:: RECORDS

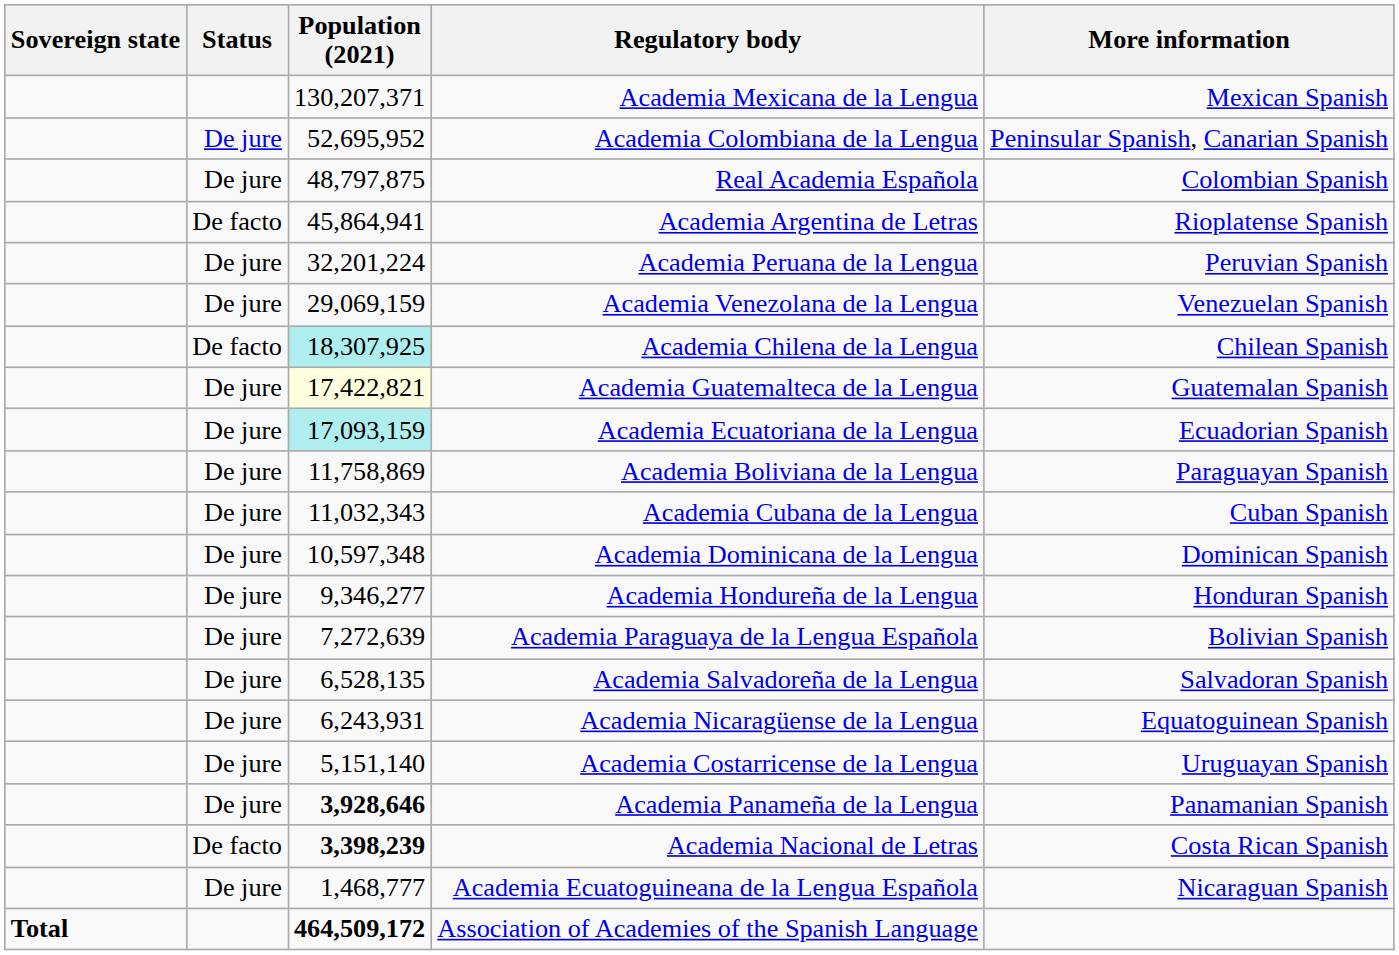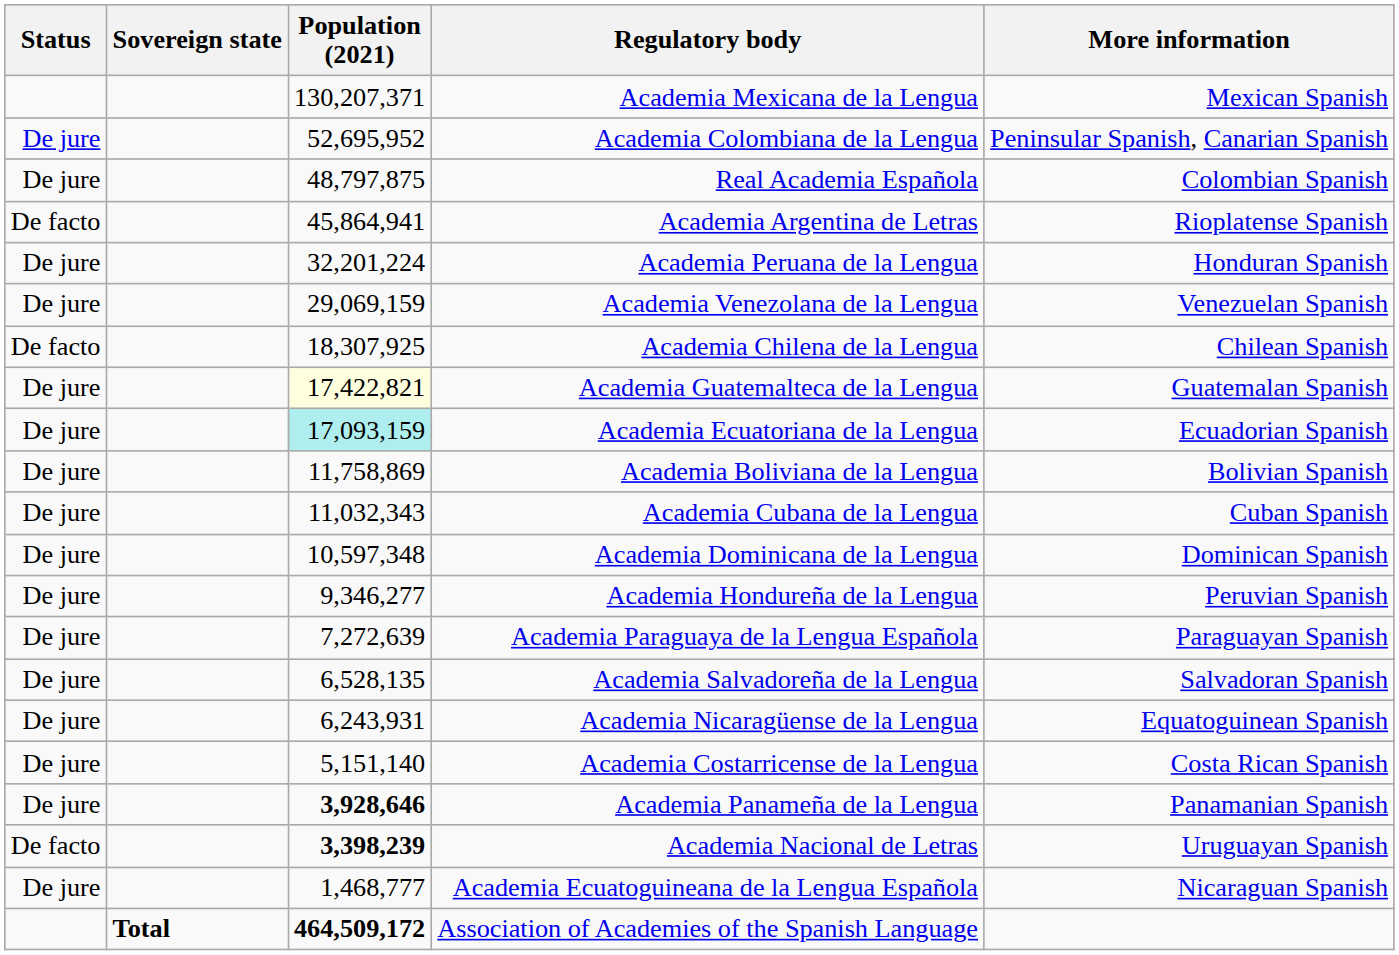columns swapped: Sovereign state <-> Status
Academia Peruana de la Lengua | More information: Peruvian Spanish -> Honduran Spanish
Academia Chilena de la Lengua | Population (2021): paleturquoise background -> no background
Academia Boliviana de la Lengua | More information: Paraguayan Spanish -> Bolivian Spanish
Academia Hondureña de la Lengua | More information: Honduran Spanish -> Peruvian Spanish
Academia Paraguaya de la Lengua Española | More information: Bolivian Spanish -> Paraguayan Spanish
Academia Costarricense de la Lengua | More information: Uruguayan Spanish -> Costa Rican Spanish
Academia Nacional de Letras | More information: Costa Rican Spanish -> Uruguayan Spanish
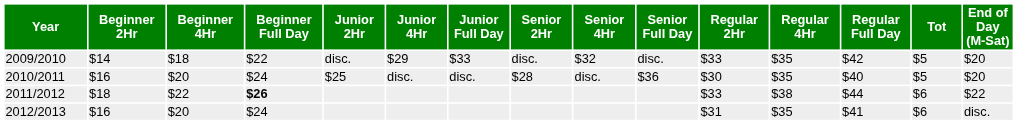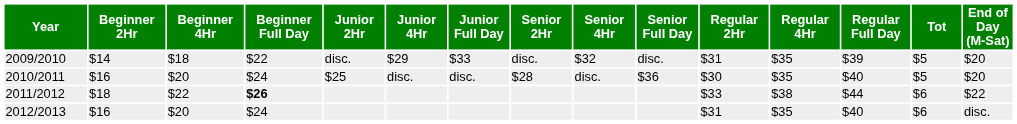2009/2010 | Regular 2Hr: $33 -> $31
2009/2010 | Regular Full Day: $42 -> $39
2012/2013 | Regular Full Day: $41 -> $40
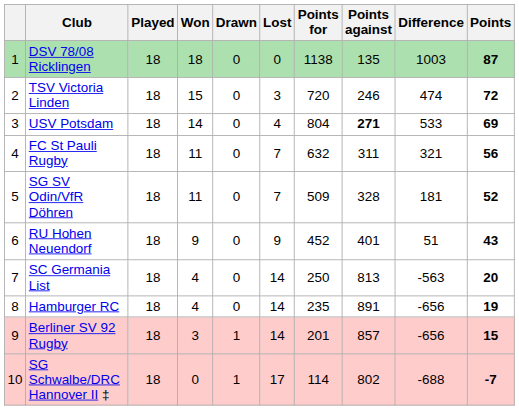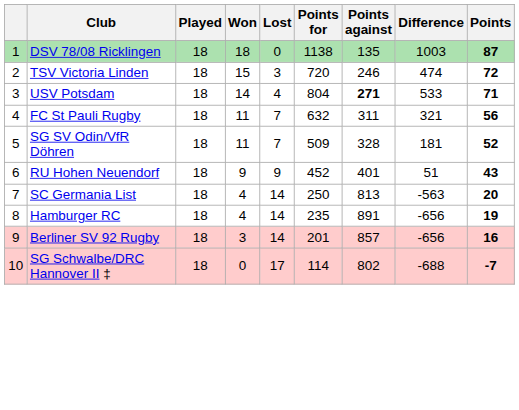- column: Drawn | 0 | 0 | 0 | 0 | 0 | 0 | 0 | 0 | 1 | 1
USV Potsdam | Points: 69 -> 71
Berliner SV 92 Rugby | Points: 15 -> 16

::::

*THE PROBLEM:*
List every line in the rows above that contains the string "More", copying each one in full.

*RESPONSE FOR THIS EXERCISE:*
Academia Peruana de la Lengua | More information: Peruvian Spanish -> Honduran Spanish
Academia Boliviana de la Lengua | More information: Paraguayan Spanish -> Bolivian Spanish
Academia Hondureña de la Lengua | More information: Honduran Spanish -> Peruvian Spanish
Academia Paraguaya de la Lengua Española | More information: Bolivian Spanish -> Paraguayan Spanish
Academia Costarricense de la Lengua | More information: Uruguayan Spanish -> Costa Rican Spanish
Academia Nacional de Letras | More information: Costa Rican Spanish -> Uruguayan Spanish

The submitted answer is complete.